TASK DESCRIPTION - All lines of the data shown below should be output exactly as they stand.

THE DATA -
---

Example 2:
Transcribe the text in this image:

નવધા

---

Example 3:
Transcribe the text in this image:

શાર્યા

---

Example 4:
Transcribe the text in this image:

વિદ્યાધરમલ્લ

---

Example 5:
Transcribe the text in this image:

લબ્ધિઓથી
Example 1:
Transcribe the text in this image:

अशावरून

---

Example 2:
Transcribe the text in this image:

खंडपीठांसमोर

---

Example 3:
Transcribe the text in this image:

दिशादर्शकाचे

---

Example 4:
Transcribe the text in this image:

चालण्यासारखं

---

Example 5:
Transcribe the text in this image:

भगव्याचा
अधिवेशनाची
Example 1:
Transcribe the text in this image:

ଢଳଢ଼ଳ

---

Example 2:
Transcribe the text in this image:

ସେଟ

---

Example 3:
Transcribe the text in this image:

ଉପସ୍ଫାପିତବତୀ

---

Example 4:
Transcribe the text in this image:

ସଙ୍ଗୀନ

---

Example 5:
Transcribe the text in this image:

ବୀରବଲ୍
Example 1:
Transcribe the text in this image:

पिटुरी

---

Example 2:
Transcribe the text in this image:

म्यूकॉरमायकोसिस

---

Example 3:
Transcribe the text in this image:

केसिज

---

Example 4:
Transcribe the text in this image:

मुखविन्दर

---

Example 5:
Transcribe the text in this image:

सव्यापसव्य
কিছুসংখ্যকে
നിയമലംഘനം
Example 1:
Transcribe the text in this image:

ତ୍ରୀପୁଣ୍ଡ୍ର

RESPONSE TO THE EXERCISE -
---

Example 2:
Transcribe the text in this image:

નવધા

---

Example 3:
Transcribe the text in this image:

શાર્યા

---

Example 4:
Transcribe the text in this image:

વિદ્યાધરમલ્લ

---

Example 5:
Transcribe the text in this image:

લબ્ધિઓથી
Example 1:
Transcribe the text in this image:

अशावरून

---

Example 2:
Transcribe the text in this image:

खंडपीठांसमोर

---

Example 3:
Transcribe the text in this image:

दिशादर्शकाचे

---

Example 4:
Transcribe the text in this image:

चालण्यासारखं

---

Example 5:
Transcribe the text in this image:

भगव्याचा
अधिवेशनाची
Example 1:
Transcribe the text in this image:

ଢଳଢ଼ଳ

---

Example 2:
Transcribe the text in this image:

ସେଟ

---

Example 3:
Transcribe the text in this image:

ଉପସ୍ଫାପିତବତୀ

---

Example 4:
Transcribe the text in this image:

ସଙ୍ଗୀନ

---

Example 5:
Transcribe the text in this image:

ବୀରବଲ୍
Example 1:
Transcribe the text in this image:

पिटुरी

---

Example 2:
Transcribe the text in this image:

म्यूकॉरमायकोसिस

---

Example 3:
Transcribe the text in this image:

केसिज

---

Example 4:
Transcribe the text in this image:

मुखविन्दर

---

Example 5:
Transcribe the text in this image:

सव्यापसव्य
কিছুসংখ্যকে
നിയമലംഘനം
Example 1:
Transcribe the text in this image:

ତ୍ରୀପୁଣ୍ଡ୍ର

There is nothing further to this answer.